Searching to find myself
But all I find is you
I can hardly stand myself
So what am I to you?
Midnight struck and he was still roaming the streets, trying to find his way home. He’d taken a different route tonight, one that he hadn’t frequented for almost a decade. Much had changed since he’d last set foot in that area, and he still remembered it as a construction site – a section of the train station that was still amid the process. A decade ago, he’d sat on the concrete underneath the stairs, listening to his MP3 player, waiting for the bus. His friends would be frolicking around on the pavement, doing whatever it was fifteen year olds did to keep themselves busy.
A decade ago was a different era – although this generation had only just set foot in the twenty-first century, the build-up of the two decades prior had led to this moment: him, sitting in the shade with a device small enough to pass as a lighter, containing around thirty songs. This generation which had turned the intangible into something tangible – music at your fingertips, any time, anywhere – and that was his spot, every Saturday afternoon at around half three.
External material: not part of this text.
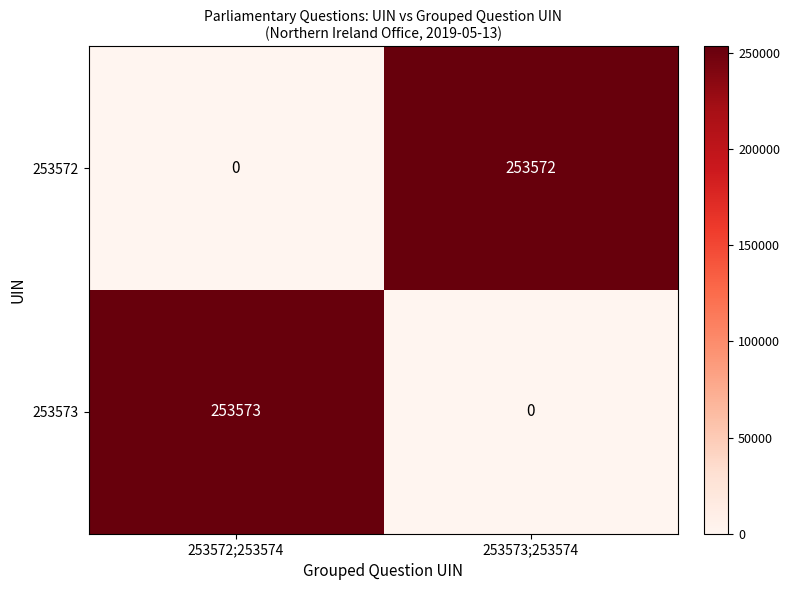

The value of 253573 at 253572;253574 is 253573. True or false?

True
Now, a decade later he set foot down those stairs he once adored, but the unfamiliarity of the new structure threw him off for a moment, and he fumbled down the stairs in utter confusion. The concrete on which he used to sit had been converted into a power generator (or so said the sign), the pavement had been paved and smoothed out, and the road which the bus always took looked much longer and further in hindsight. Perhaps he really was that much smaller, physically, a decade ago…
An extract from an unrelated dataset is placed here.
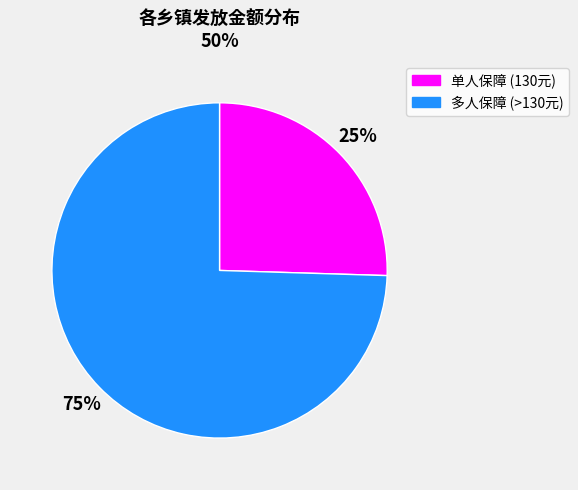

To the nearest percent, what is the average slice percentage?

50%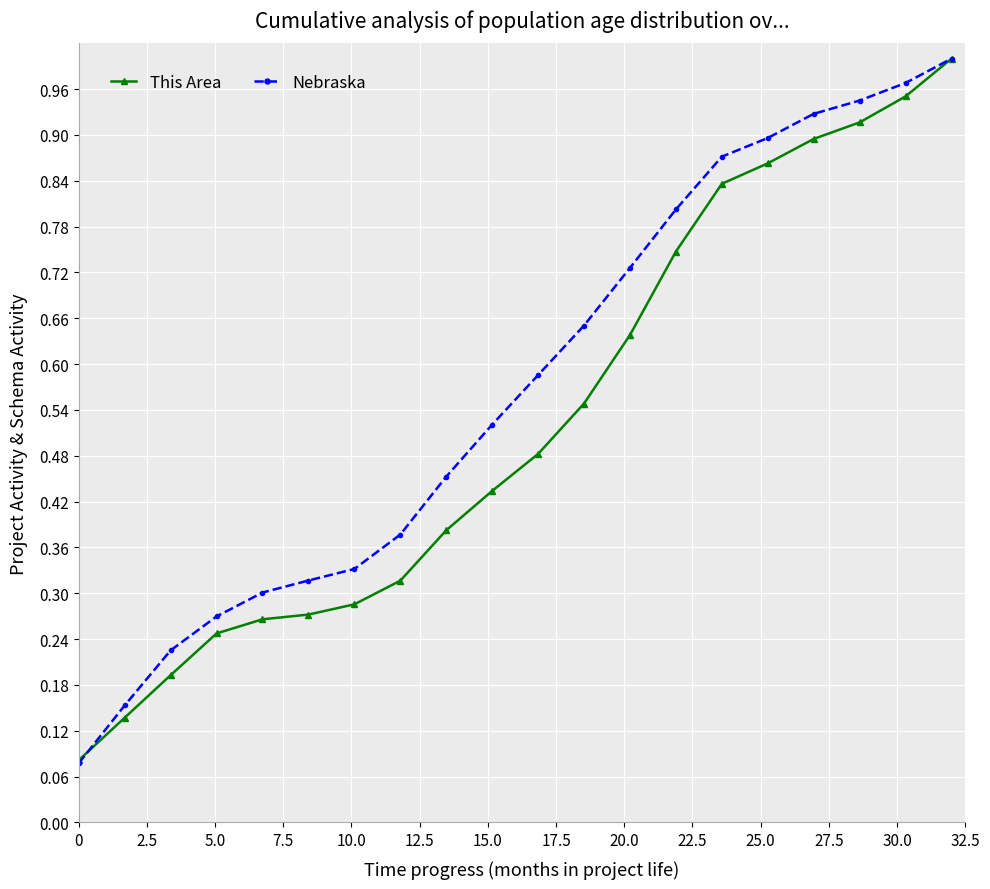

Rank the series by their average value, from lowest to highest.

This Area, Nebraska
For once, however, he stopped to ponder more on the change in his surroundings and society rather than changes in himself, for it was at that moment when he saw the parallels between the modernised structure and the structure of his own life. It dawned on him that every construct can be destroyed (or modified). That vision which was usually so self-aware suddenly became peripheral vision – a moment when he realised that he cared more about the great wide world than what was going on in his head. He almost smacked himself in the head when he sussed the triviality of his self-interested ego, one that he would try repeatedly to kick it to the curb or drown it in a cesspool, but each failure only fuelled his rage, until he had enough to plot revenge.